Problem to work on: In two sentences, summarize the forum thread on reciting the Lord's Prayer backwards.

== Document text ==

#  >  > General Discussion >  >  > Occult >  >  >  lords prayer backwards

## aziel

Hello every one, i have benn wondering of the symbolism of reciting the lords prayer backwards. In the book mastering witchcraft by paul huson reciting the lords prayer backwords was part of the initiation rite which symbolized rebelling against the main religion of the country. This seems interesting however i cant get over how satanic it looks. Also the book says in the intro that selling your soul would be a worthwhile trade for powers as such

----------


## AlchemicEnchanter

Originally when I started in the occult, I was also looking at witchcraft (because it's so common and widely known, until I came to that factor. I have no desire _whatsoever_ to renounce the name of the Lord. So if you would still like to be a practitioner, instead of becoming a witch, become a Sorcerer or Sorceress. This is a widely used term, used to explain a practitioner of magic that takes from what schools of magic he/she likes. I find it to be much better, as I do use some wiccan concepts, but have no desire to acknowledge different deities than my own.

===
== Given information ==

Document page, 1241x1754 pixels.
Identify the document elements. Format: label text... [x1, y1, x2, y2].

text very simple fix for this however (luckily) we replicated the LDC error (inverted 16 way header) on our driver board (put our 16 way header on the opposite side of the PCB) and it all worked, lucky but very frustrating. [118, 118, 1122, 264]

===

Written answer: A poster asks about the symbolism of reciting the Lord's Prayer backwards, which Paul Huson's book Mastering Witchcraft describes as part of an initiation rite symbolizing rebellion against the country's main religion. The poster finds it too satanic-looking and notes that the book's introduction calls selling one's soul a worthwhile trade for such powers, while a reply urges anyone unwilling to renounce the Lord to become a sorcerer or sorceress instead, a practitioner who draws from whichever schools of magic they like.